Being prepared can give you peace of mind and is easier than you think. It can look like open conversations with a family member, partner or physician. It can also be keeping emergency contraception on hand in your medicine cabinet or travel bag to prevent pregnancy if you find yourself in an unexpected situation. Emergency contraception, like EContra One-Step® (levonorgestrel) tablet, 1.5 mg, can be affordable and accessible over the counter, without a prescription. In fact, according to research published by the U.S. Department of Health and Human Services, about one in four women (23.5%) have used emergency contraception.

How does it work?

Emergency contraception stops the release of an egg from the ovary, preventing pregnancy. Emergency contraception is easy to access, as it can be purchased online or in the store without ID or a prescription.

"Emergency contraception prevents a pregnancy from occurring in the first place by delaying or preventing ovulation, similar to how some other types of contraception work," said gynecologist Kristen Feldman, M.D., FACOG, BCMAS, vice president, medical affairs at Afaxys, Inc. "It should be used within three days after sex to be most effective, it will not work if you are already pregnant, and it will not affect an existing pregnancy."
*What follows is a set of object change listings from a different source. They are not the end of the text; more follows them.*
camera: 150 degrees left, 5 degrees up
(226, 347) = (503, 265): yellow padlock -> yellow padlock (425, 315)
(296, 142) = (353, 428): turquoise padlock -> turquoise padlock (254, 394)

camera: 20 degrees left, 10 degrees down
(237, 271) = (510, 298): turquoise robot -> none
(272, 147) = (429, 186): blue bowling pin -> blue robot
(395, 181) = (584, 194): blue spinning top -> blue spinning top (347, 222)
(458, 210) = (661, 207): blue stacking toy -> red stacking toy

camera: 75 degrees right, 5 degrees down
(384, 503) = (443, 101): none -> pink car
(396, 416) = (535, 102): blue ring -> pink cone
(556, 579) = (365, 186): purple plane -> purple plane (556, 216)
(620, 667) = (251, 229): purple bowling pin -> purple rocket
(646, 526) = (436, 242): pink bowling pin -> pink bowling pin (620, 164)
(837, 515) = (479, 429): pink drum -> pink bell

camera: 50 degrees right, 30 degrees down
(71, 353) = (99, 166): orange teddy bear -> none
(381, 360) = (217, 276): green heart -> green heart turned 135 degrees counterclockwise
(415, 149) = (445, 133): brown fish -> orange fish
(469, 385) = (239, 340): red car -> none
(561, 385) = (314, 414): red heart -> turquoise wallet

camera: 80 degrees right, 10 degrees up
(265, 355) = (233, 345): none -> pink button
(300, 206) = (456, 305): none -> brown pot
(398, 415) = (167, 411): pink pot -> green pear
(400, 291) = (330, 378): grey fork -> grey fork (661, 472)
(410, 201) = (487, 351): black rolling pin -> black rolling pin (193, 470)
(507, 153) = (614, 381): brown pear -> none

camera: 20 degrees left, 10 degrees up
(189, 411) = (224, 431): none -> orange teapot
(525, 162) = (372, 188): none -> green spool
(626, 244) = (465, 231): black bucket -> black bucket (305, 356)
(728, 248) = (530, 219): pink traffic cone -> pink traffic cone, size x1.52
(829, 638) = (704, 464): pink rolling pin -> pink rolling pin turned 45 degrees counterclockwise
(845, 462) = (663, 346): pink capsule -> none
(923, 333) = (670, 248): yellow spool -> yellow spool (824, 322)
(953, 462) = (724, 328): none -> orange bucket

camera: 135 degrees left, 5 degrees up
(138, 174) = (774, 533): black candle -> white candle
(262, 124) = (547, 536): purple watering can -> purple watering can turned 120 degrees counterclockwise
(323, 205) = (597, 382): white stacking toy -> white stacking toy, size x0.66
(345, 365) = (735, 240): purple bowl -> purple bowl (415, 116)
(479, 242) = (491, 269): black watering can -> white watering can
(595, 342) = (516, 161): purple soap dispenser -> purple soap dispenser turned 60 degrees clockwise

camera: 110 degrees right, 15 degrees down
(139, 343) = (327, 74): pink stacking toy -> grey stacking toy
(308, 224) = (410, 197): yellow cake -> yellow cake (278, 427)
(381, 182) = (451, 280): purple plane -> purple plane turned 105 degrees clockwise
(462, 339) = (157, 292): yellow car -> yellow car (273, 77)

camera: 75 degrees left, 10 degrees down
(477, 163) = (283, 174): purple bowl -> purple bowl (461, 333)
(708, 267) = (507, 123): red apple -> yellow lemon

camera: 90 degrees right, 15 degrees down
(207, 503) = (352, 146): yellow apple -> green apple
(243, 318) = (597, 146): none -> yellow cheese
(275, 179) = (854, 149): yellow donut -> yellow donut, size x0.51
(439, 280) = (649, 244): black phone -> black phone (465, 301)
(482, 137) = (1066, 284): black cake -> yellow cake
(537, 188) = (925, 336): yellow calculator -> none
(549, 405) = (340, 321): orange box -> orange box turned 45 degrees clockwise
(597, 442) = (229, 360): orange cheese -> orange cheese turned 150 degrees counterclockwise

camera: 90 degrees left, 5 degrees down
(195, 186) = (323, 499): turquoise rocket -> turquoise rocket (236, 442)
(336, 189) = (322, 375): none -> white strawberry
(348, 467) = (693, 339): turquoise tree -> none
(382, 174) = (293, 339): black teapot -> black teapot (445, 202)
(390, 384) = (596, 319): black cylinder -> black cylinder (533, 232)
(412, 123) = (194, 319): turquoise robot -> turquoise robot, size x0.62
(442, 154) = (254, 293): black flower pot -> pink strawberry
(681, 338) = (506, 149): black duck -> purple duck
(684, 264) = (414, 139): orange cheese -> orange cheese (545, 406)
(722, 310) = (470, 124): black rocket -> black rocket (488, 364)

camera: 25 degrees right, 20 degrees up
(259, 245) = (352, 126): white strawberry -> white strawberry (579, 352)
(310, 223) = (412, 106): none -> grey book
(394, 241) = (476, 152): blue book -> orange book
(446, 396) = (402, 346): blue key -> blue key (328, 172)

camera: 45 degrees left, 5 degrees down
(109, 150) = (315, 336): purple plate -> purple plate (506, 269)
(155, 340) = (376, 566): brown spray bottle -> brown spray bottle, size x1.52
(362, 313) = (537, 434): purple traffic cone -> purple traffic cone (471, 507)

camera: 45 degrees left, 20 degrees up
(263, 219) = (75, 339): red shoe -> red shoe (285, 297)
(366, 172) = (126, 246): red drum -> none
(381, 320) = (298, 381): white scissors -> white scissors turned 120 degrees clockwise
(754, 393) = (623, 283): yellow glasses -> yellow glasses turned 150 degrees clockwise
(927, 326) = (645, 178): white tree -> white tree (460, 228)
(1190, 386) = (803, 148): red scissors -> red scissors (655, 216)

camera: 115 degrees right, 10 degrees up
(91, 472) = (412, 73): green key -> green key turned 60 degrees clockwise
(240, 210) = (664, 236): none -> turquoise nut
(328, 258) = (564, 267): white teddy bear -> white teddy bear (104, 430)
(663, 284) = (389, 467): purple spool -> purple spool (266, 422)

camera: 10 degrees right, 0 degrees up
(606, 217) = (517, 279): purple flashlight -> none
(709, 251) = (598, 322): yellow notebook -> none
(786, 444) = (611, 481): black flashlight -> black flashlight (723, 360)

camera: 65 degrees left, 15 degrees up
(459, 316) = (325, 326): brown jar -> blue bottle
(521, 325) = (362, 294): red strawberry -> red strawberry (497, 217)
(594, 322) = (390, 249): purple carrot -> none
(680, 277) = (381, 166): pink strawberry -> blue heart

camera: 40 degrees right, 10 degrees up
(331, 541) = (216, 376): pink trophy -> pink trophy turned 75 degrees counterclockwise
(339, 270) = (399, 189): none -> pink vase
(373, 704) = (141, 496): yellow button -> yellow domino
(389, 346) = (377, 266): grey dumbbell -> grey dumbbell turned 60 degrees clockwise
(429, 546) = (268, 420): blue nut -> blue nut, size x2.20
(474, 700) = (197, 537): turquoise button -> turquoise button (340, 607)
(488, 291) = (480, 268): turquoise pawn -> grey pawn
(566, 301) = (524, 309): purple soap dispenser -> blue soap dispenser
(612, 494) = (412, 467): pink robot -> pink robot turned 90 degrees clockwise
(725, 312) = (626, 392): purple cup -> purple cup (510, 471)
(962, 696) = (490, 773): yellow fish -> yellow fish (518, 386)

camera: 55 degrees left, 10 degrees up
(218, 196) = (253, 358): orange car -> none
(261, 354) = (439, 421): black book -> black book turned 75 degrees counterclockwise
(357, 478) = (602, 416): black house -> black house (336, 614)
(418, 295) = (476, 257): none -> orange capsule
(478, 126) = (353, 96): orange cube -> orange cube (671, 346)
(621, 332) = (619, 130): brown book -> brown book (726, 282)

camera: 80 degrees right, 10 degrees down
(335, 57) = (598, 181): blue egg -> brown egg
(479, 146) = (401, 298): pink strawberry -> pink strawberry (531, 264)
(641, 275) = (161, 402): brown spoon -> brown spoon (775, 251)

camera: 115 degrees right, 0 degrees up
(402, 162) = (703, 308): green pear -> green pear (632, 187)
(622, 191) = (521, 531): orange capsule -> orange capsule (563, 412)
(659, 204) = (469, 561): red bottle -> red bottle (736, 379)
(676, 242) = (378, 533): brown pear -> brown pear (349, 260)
Emergency contraception will not protect against HIV infection (the virus that causes AIDS) and other sexually transmitted diseases (STDs).

How do I use it?

Common situations in which emergency contraception could be used include forgetting to take several birth control pills in a row, experiencing condom breakage or having unprotected sex. Here are three tips to keep in mind —

1. Have an emergency contraceptive on hand. (Pro tip: you can even find emergency contraceptives on Amazon!)
2. Know how to use emergency contraception properly: Take it within 72 hours of unprotected sex. The sooner you use it, within three days after birth control failure or unprotected sex, the better it works.
3. Expect menstrual changes, but consult your physician after use if you're experiencing side effects like severe abdominal pain.

It's always better to be proactive rather than reactive when it comes to situations like unprotected sex or birth control failure.

"Accidents are a part of life, and they're certainly a part of college. I want both my kids to know they have options," said Rodeheaver. "Knowledge like this can help us navigate the unexpected things life throws at us."